U.S. Senator Frank R. Lautenberg (D-NJ) joined Senator Bernie Sanders (I-VT) in introducing legislation to protect consumers by giving them access to the same credit scores that banks and businesses look at when evaluating consumers' creditworthiness. Credit scores determine who gets loans and how much interest they have to pay, and can affect whether consumers can obtain certain credit cards, insurance, cell phones, and other services. A Federal Trade Commission study released last month found that five percent of consumers surveyed spotted errors in their reports that could lead to higher cost mortgages or car loans.
"For families across the country, credit scores influence how long they struggle under the burden of debt, and can mean the difference between being able to afford a home or car and having to do without," said Sen.
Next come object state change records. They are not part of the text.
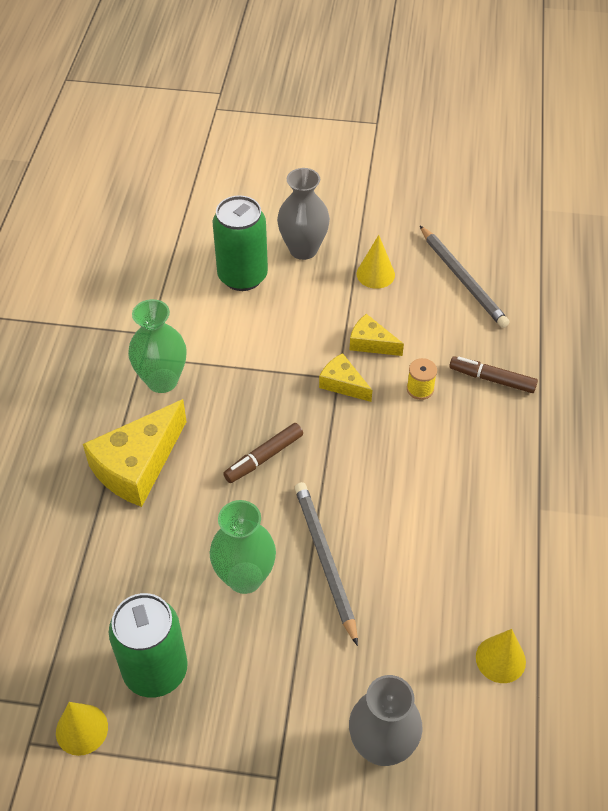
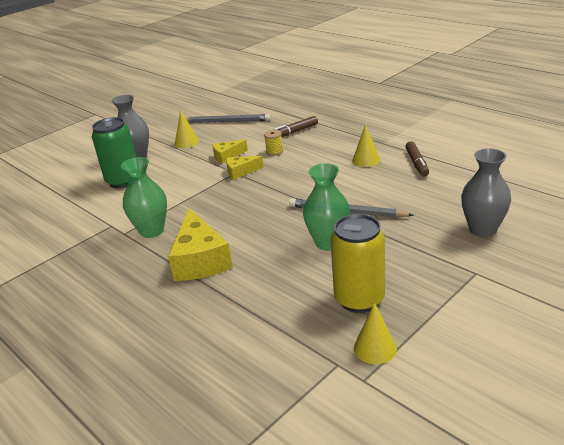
camera: 50 degrees left, 20 degrees down
green can [109,593,188,698] -> yellow can [330,214,385,313]
brown marker [223,423,303,483] -> brown marker moved to [405,141,429,177]
yellow cone [476,629,526,683] -> yellow cone moved to [352,124,380,167]

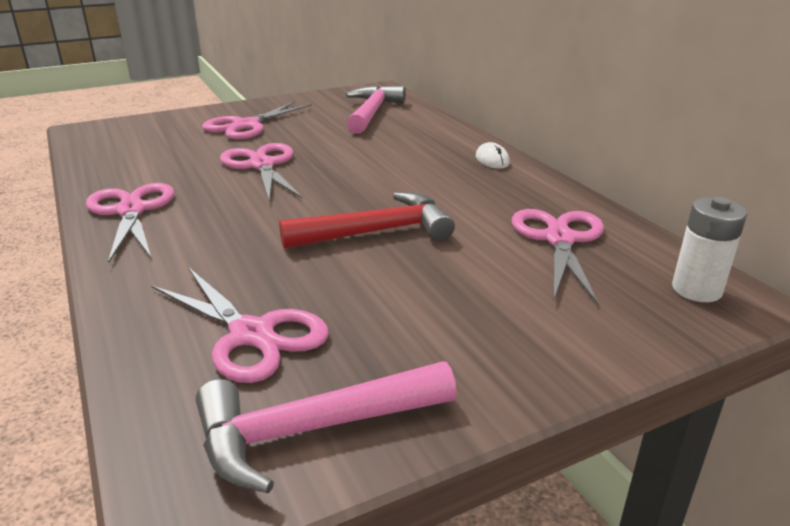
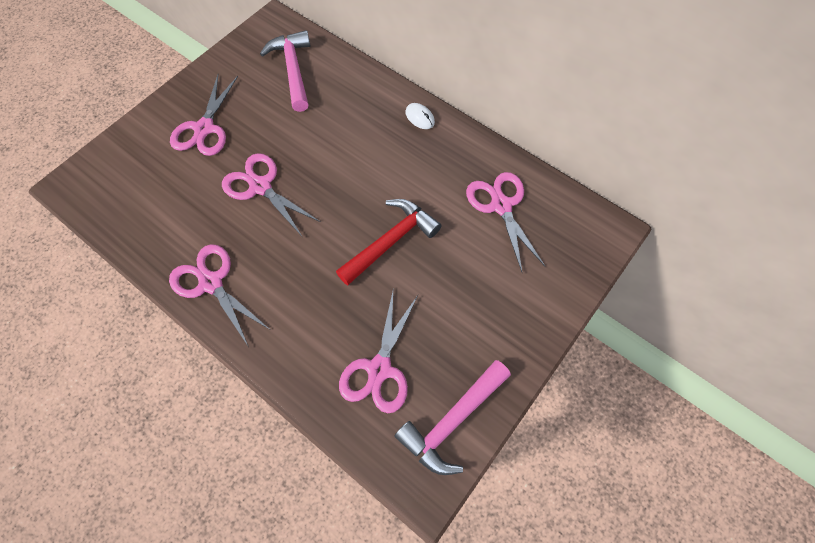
camera: 25 degrees left, 35 degrees up
pink scissors [151,267,329,383] -> pink scissors turned 90 degrees clockwise [339,292,418,413]
white battery [672,197,747,302] -> none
Lautenberg. "I have long supported giving consumers free annual access to their credit scores, because it should be easy for all consumers to know the scores that can so substantially affect their financial well-being."
"A credit score affects consumers' ability to finance important purchases like homes and cars, but many Americans may not be fully aware of the significance of their credit score or know what they can do to correct serious errors," said Sen. Sanders. "The bottom line is that everyone applying for a loan should be able to see the same information that banks rely on to judge whether a consumer is creditworthy."
In addition to requiring once-a-year free access to credit scores, the "Fair Access to Credit Scores Act of 2013" would help ensure that credit scores are accurate and crack down on deceptive marketing practices that lure consumers into buying unreliable or unnecessary credit monitoring services.
Consumers who are turned down for credit or who were charged higher interest because of an unfavorable report are entitled to a free copy of their credit score under a provision in the 2010 Wall Street Reform and Consumer Protection Act, of which Senator Lautenberg was an original cosponsor. This bill would expand access by providing all consumers with their credit scores at no charge once a year. The legislation also would strengthen consumers' rights to sue credit reporting agencies over inaccurate information.
Monitoring credit scores can be difficult and expensive. One credit agency, for example, charges individuals $15.95 to see their report. Some consumers say they have been tricked into buying inaccurate credit scores from competing credit agencies and there have been complaints about misleading promises of "free" credit score that end up costing consumers up to $200 per year.
The Federal Trade Commission study released last month found errors in one out of four credit reports by Equifax, Experian and TransUnion, the three major agencies in the United States.
The Senate version of the Fair Access to Credit Scores Act is also co-sponsored by Sens. Dianne Feinstein (D-CA), Barbara Boxer (D-CA), and Robert Menendez (D-NJ). Companion legislation introduced in the House by Rep. Steve Cohen (D-TN) is cosponsored by Reps. Eleanor Holmes Norton (D-D.C.), Albio Sires (D-NJ), Marcy Kaptur (D-OH), John Conyers (D-MI), Raul Grijalva (D-AZ) and William Lacy Clay (D-MO).
The bill also has support from Consumers Union, U.S. PIRG, the National Consumers Law Center, and National Association of Consumer Advocates on behalf of its low-income clients.